Radiation Frost

hoarfrost

I photographed this sunrise scene a few weeks ago when temperatures dropped to around 10 degrees. The white frost on the tree is referred to as hoar-frost and its very hard to predict when it will appear.Bitter cold is one factor,but I have seen it brutally cold and no sign of it. I lit the tree with flash to help show it off in the pre-dawn darkness. A little info on hoarfrost from the net

Hoar frost (also called radiation frost or hoarfrost or pruina) refers to the white ice crystals, loosely deposited on the ground or exposed objects, that form on cold clear nights when heat is lost into the open sky causing objects to become colder than the surrounding air. A related effect is flood frost or frost pocket[2]which occurs when air-cooled by ground-level radiation losses travels downhill to form pockets of very cold air in depressions, valleys, and hollows. Hoar frost can form in these areas even when the air temperature a few feet above ground is well above freezing. Nonetheless the frost itself will be at or below the freezing temperature of water.

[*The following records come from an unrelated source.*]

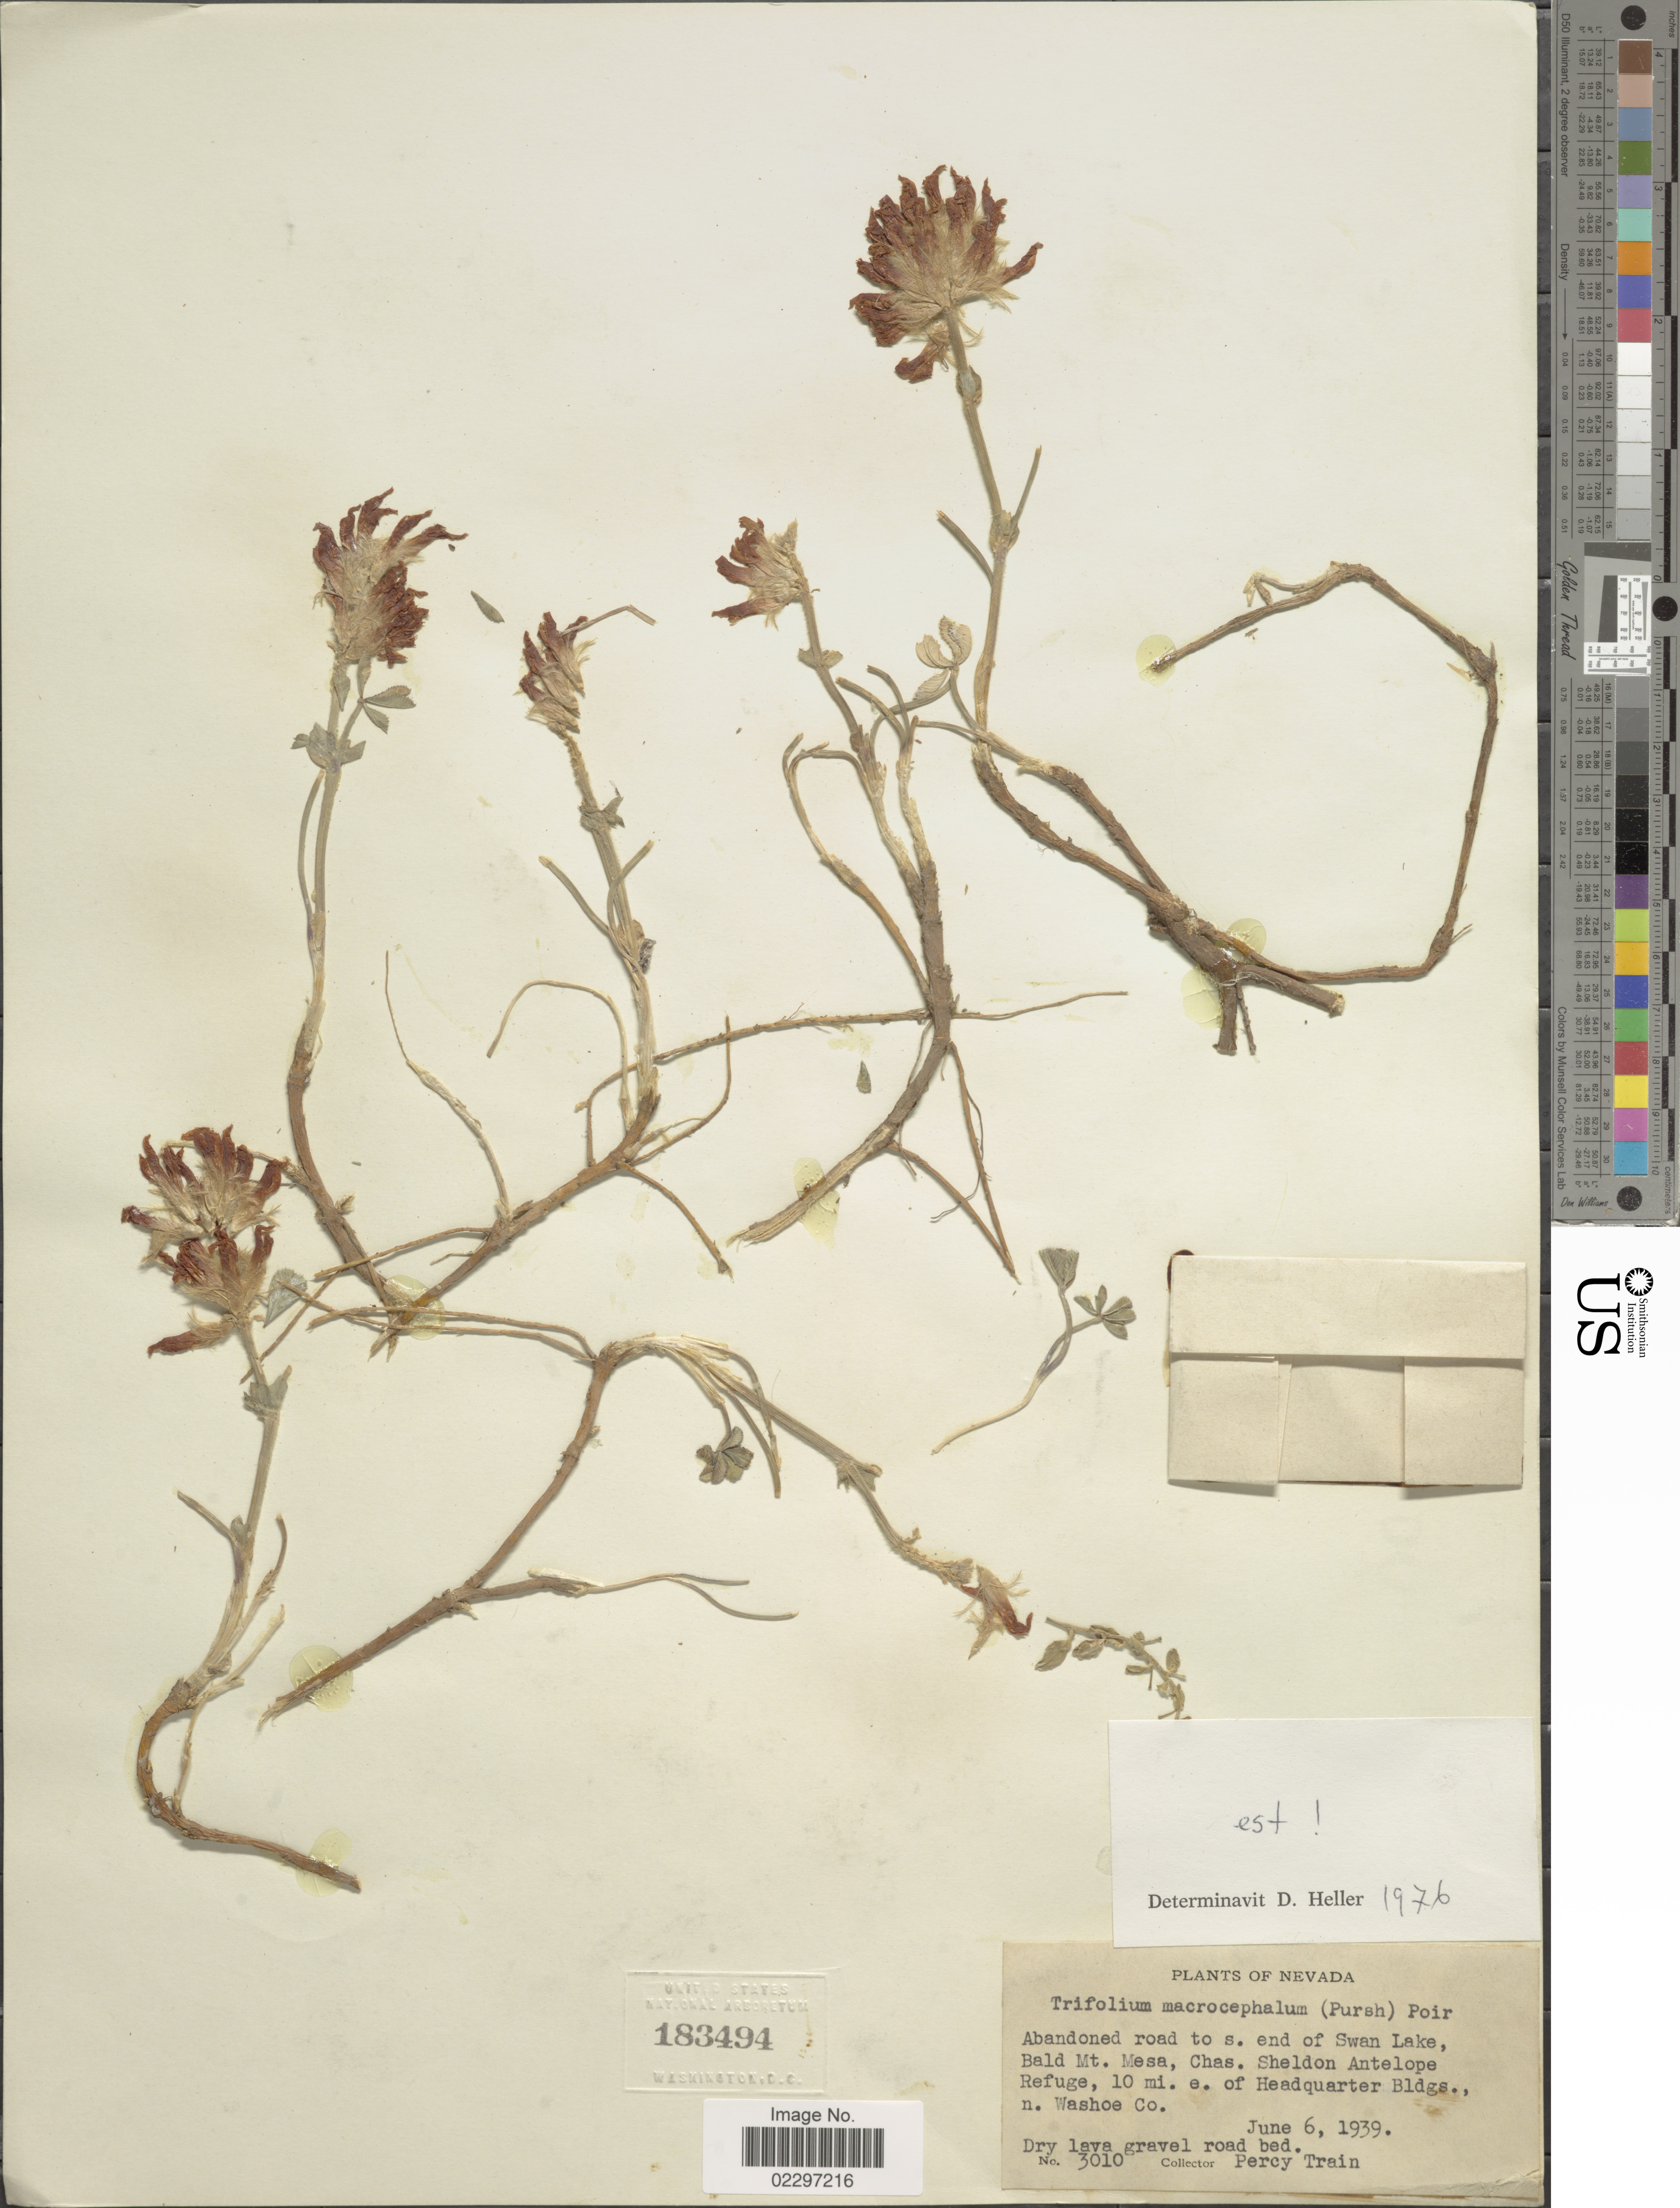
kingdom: Plantae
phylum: Tracheophyta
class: Magnoliopsida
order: Fabales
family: Fabaceae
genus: Trifolium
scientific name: Trifolium macrocephalum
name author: (Pursh) Poir.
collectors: P. Train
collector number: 3010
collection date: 1939-06-06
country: United States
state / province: Nevada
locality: Abandoned road to s. end of Swan Lake, Bald Mt. Mesa, Chas. Sheldon Antelope Refuge, 10 mi. e. of Headquarter Bldgs., n. Washoe Co.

Hoar frost may have different names depending on where it forms. For example, air hoar is a deposit of hoar-frost on objects above the surface, such as tree branches, plant stems, wires; surface hoar is formed by fernlike ice crystals directly deposited on snow, ice or already frozen surfaces; crevasse hoar consists of crystals that form in glacial crevasses where water vapour can accumulate under calm weather conditions;depth hoar refers to cup-shaped, faceted crystals formed within dry snow, beneath the surface.